When people think about Mercury Retrograde, shivers soon follow. During this time, Mercury appears to reverse through the sky during its orbit around the sky. Supposedly, this is also the time where miscommunication, bad luck, and just overall turmoil arise. Many even say that you’re not supposed to start new endeavors but focus on reexamination instead, similar to how Mercury appears to retrace it’s path. I’ve never paid attention to the alignment of planets and how they affect my life since I’ve always had an unbalance of good and bad luck, with an emphasis on the latter.
So this time around, I thought I’d keep my eyes and mind opened, since the retrograde was approaching on August 12th – September 5th, 2017. Maybe there is some truth to this Mercury Retrograde business, maybe there’s nothing more than superstition.
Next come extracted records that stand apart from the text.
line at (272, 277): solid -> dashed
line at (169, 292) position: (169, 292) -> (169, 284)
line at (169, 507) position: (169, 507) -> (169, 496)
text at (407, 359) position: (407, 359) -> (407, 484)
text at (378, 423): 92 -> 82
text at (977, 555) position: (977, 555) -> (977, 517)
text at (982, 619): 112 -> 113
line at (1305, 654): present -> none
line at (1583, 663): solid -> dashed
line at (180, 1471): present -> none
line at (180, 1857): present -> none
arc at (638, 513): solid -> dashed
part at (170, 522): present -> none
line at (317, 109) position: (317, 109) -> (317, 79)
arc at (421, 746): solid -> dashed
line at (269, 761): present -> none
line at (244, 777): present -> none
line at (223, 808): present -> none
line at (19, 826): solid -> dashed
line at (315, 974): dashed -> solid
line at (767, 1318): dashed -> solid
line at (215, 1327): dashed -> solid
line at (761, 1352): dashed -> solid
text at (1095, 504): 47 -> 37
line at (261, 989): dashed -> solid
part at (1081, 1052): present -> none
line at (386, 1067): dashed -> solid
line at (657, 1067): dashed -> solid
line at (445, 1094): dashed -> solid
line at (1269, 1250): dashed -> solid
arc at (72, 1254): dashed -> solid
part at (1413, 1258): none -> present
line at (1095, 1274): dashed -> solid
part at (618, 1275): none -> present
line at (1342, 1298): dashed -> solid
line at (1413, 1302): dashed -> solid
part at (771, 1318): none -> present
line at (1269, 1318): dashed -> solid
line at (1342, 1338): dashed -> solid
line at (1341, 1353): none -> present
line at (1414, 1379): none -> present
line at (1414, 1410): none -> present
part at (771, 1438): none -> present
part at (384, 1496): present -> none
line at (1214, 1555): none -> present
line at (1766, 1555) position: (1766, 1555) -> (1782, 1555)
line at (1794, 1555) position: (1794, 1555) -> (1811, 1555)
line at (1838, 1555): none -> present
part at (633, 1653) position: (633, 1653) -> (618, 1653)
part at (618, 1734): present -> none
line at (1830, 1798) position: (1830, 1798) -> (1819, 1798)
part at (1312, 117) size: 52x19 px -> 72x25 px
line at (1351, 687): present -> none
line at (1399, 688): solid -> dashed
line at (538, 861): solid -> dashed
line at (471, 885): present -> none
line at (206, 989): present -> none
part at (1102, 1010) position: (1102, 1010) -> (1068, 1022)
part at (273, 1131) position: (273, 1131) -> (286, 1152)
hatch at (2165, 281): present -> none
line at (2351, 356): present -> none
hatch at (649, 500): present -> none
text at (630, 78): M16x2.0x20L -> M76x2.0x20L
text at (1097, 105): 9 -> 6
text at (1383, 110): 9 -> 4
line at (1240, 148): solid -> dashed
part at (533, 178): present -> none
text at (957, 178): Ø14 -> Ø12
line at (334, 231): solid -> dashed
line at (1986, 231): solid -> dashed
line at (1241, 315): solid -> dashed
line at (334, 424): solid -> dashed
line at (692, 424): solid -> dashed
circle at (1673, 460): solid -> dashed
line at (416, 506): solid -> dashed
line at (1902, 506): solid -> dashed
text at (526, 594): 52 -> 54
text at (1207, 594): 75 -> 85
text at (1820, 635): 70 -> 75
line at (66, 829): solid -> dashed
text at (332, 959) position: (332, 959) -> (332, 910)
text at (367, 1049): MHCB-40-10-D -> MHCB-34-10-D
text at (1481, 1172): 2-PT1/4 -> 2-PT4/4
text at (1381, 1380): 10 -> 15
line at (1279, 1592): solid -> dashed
After all, I had several new projects I wanted to start and a trip planned for Orlando and Miami, FL at the end of August. If there’s any truth to Mercury Retrograde, this would be the perfect time to soon find out.
And that, I did. Some major events that occurred during this time period included:
- I found out I wouldn’t be converted to a permanent position at my job (what everyone strives for), instead my current program would be extended to retain my employment
- I found out I might not get my upcoming promotion as planned/promised
- I fell in love with Orlando, as an entire city, and Universal Studios was so much fun
- I missed my train from Orlando to Miami due to unforeseen circumstances with our LYFT driver
- It rained most of the time in Miami (more than the usual sporadic rain showers)
- I got my period in Miami so I felt bloated and had cramps most of the time in Miami
- I found out I was accepted into an Executive Program in Arts & Culture Strategy certificate program
- I found out that I got the interview for an Art Gallery internship that I wanted badly
- I created the BLACK GIRLS WHO PAINT Project
Nevertheless, yeah, much happened during Mercury Retrograde. 5/9 events listed were “bad.” But also, much has been happening in the last few months. It wasn’t as messy as I thought this period would be though. I feel like more meaningful good things happened than bad. Yes my job came into question. Yes my promotion may not come on time. Yes I missed my train to Orlando and had to scramble to find another train due to a language barrier and our driver taking us to the wrong address. Yes it poured in Miami, about 75% of our trip. And yes my period has consistently horrible timing in Miami.
But I gained and learned so much more about myself. I learned that there really is no such thing as full job security, wherever you go. I learned that it’s okay to be myself and have my own preferences and interests, even if that means going against the grain. I learned that what you pray for and manifest, you eventually receive. I learned that not only do I like trying new things, I’m not afraid to try new things by myself. I learned that I absolutely hate the club and I’m never going back again (lol). I learned that I can put myself out there, place more emphasis on my art endeavors, and receive positive feedback.
So, do I believe in Mercury Retrograde? NO, not really. Stuff happens and stuff will always happen. But it’s more so about your perception and how you handle adversity. For example, when I got the emergency call that my job and my promotion were in jeopardy because of factors beyond my control, I wasn’t as angry as you’d expect. In fact, I was more upset that this call took place on a Friday when I was already off the clock if anything (lol). It was a shock and 5 days prior to my Orlando/Miami trip, but I had the power to take this news however I chose. I could let it ruin my day, weekend, and trip but only if I wanted to. So you know what I did? I drank my wine and continued painting! I’m so sure of my purpose and that it's not rooted in the here (my current state), that somehow I knew that I’d be okay or I’d address it later when it became not okay. I’ve been asking for a sign, so that’s exactly how I took it. And in all honesty, the past month has been great to me - a series of signs, growth, and positive affirmations!
If there is more to Mercury Retrograde, maybe we should welcome it and/or change how we process things that we can and cannot control. It’s easy to focus on the negatives when you’re not opening yourself to the positives. Change your perspective. You may find out that your “bad luck” isn’t really bad luck, but instead, an opportunity to see or find the hidden good in your situation. Much, if not all, of my bad luck has actually been good luck in disguise. The glass has always been half full.